╔══

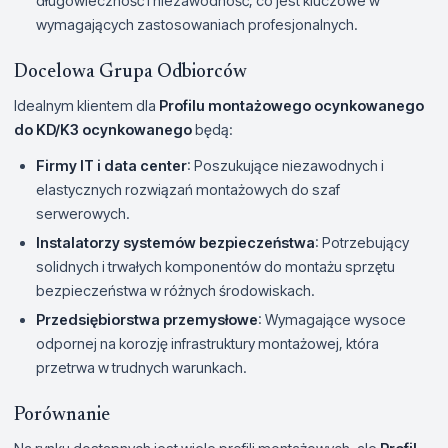
długowieczność i niezawodność, co jest kluczowe w
wymagających zastosowaniach profesjonalnych.
Docelowa Grupa Odbiorców
Idealnym klientem dla
Profilu montażowego ocynkowanego
do KD/K3 ocynkowanego
będą:
Firmy IT i data center
: Poszukujące niezawodnych i
elastycznych rozwiązań montażowych do szaf
serwerowych.
Instalatorzy systemów bezpieczeństwa
: Potrzebujący
solidnych i trwałych komponentów do montażu sprzętu
bezpieczeństwa w różnych środowiskach.
Przedsiębiorstwa przemysłowe
: Wymagające wysoce
odpornej na korozję infrastruktury montażowej, która
przetrwa w trudnych warunkach.
Porównanie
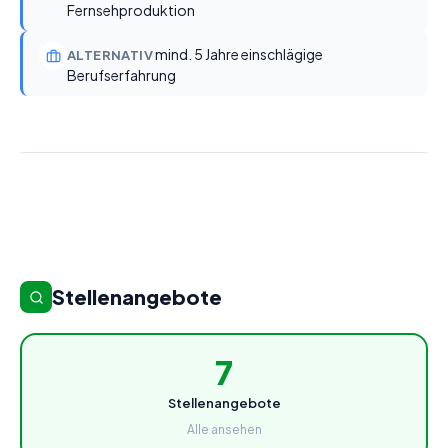
Fernsehproduktion
mind. 5 Jahre einschlägige
ALTERNATIV
Berufserfahrung
Stellenangebote
7
Stellenangebote
Alle ansehen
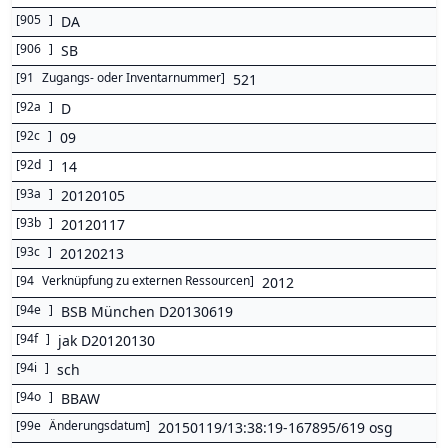
[
905
]
DA
[
906
]
SB
[
91
Zugangs- oder Inventarnummer
]
521
[
92a
]
D
[
92c
]
09
[
92d
]
14
[
93a
]
20120105
[
93b
]
20120117
[
93c
]
20120213
[
94
Verknüpfung zu externen Ressourcen
]
2012
[
94e
]
BSB München D20130619
[
94f
]
jak D20120130
[
94i
]
sch
[
94o
]
BBAW
[
99e
Änderungsdatum
]
20150119/13:38:19-167895/619 osg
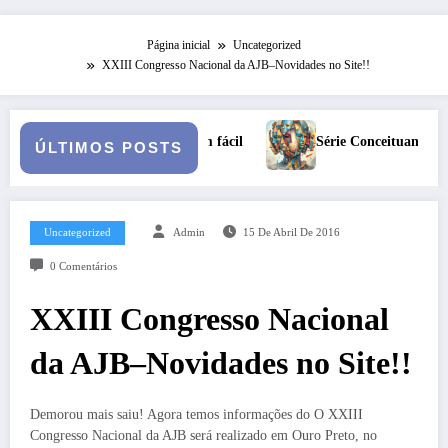
Página inicial
Uncategorized
XXIII Congresso Nacional da AJB–Novidades no Site!!
 fácil
Série Conceituando: A Persona
ÚLTIMOS POSTS
Uncategorized
Admin
15 De Abril De 2016
0 Comentários
XXIII Congresso Nacional
da AJB–Novidades no Site!!
Demorou mais saiu! Agora temos informações do O XXIII
Congresso Nacional da AJB será realizado em Ouro Preto, no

╚══

**Exercise goal**
Reproduce, word for word, all of the text that accompanies the pictures in the data above, and leave the pictures out of your answer.

**Solution for this exercise**
długowieczność i niezawodność, co jest kluczowe w
wymagających zastosowaniach profesjonalnych.
Docelowa Grupa Odbiorców
Idealnym klientem dla
Profilu montażowego ocynkowanego
do KD/K3 ocynkowanego
będą:
Firmy IT i data center
: Poszukujące niezawodnych i
elastycznych rozwiązań montażowych do szaf
serwerowych.
Instalatorzy systemów bezpieczeństwa
: Potrzebujący
solidnych i trwałych komponentów do montażu sprzętu
bezpieczeństwa w różnych środowiskach.
Przedsiębiorstwa przemysłowe
: Wymagające wysoce
odpornej na korozję infrastruktury montażowej, która
przetrwa w trudnych warunkach.
Porównanie
Fernsehproduktion
mind. 5 Jahre einschlägige
ALTERNATIV
Berufserfahrung
Stellenangebote
7
Stellenangebote
Alle ansehen
[
905
]
DA
[
906
]
SB
[
91
Zugangs- oder Inventarnummer
]
521
[
92a
]
D
[
92c
]
09
[
92d
]
14
[
93a
]
20120105
[
93b
]
20120117
[
93c
]
20120213
[
94
Verknüpfung zu externen Ressourcen
]
2012
[
94e
]
BSB München D20130619
[
94f
]
jak D20120130
[
94i
]
sch
[
94o
]
BBAW
[
99e
Änderungsdatum
]
20150119/13:38:19-167895/619 osg
Página inicial
Uncategorized
XXIII Congresso Nacional da AJB–Novidades no Site!!
 fácil
Série Conceituando: A Persona
ÚLTIMOS POSTS
Uncategorized
Admin
15 De Abril De 2016
0 Comentários
XXIII Congresso Nacional
da AJB–Novidades no Site!!
Demorou mais saiu! Agora temos informações do O XXIII
Congresso Nacional da AJB será realizado em Ouro Preto, no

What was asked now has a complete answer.